— START THE DATA —

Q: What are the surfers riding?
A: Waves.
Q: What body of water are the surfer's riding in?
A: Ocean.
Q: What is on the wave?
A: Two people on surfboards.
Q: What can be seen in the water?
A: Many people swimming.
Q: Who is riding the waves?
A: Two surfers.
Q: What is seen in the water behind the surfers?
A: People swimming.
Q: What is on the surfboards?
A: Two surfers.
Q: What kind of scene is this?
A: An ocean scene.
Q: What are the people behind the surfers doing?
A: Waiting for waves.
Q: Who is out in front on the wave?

— END THE DATA —
— START THE DATA —

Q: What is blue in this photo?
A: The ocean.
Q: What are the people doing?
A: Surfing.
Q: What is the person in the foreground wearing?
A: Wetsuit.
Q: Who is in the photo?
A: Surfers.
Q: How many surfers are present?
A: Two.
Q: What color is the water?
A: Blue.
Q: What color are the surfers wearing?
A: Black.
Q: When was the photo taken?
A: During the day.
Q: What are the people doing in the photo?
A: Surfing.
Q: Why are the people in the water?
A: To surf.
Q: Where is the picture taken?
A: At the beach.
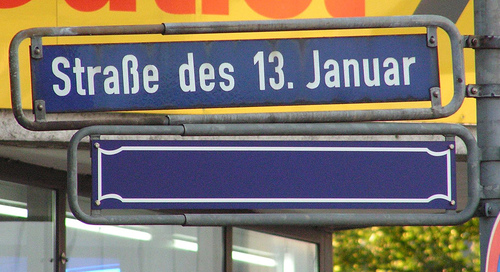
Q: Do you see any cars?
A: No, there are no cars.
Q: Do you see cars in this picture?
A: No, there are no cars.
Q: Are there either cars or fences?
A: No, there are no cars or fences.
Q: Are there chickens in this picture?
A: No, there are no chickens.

— END THE DATA —

▶ PROBLEM REQUIREMENTS
Express the records from the line containing "Q: Where is the picture taken?" through the line containing "A: No, there are no chickens." as a Markdown table with the columns Row and Line, numbering each line and leaving out blank lines and the pictures.

▶ SOLVED EXERCISE
| Row | Line |
|---|---|
| 1 | Q: Where is the picture taken? |
| 2 | A: At the beach. |
| 3 | Q: Do you see any cars? |
| 4 | A: No, there are no cars. |
| 5 | Q: Do you see cars in this picture? |
| 6 | A: No, there are no cars. |
| 7 | Q: Are there either cars or fences? |
| 8 | A: No, there are no cars or fences. |
| 9 | Q: Are there chickens in this picture? |
| 10 | A: No, there are no chickens. |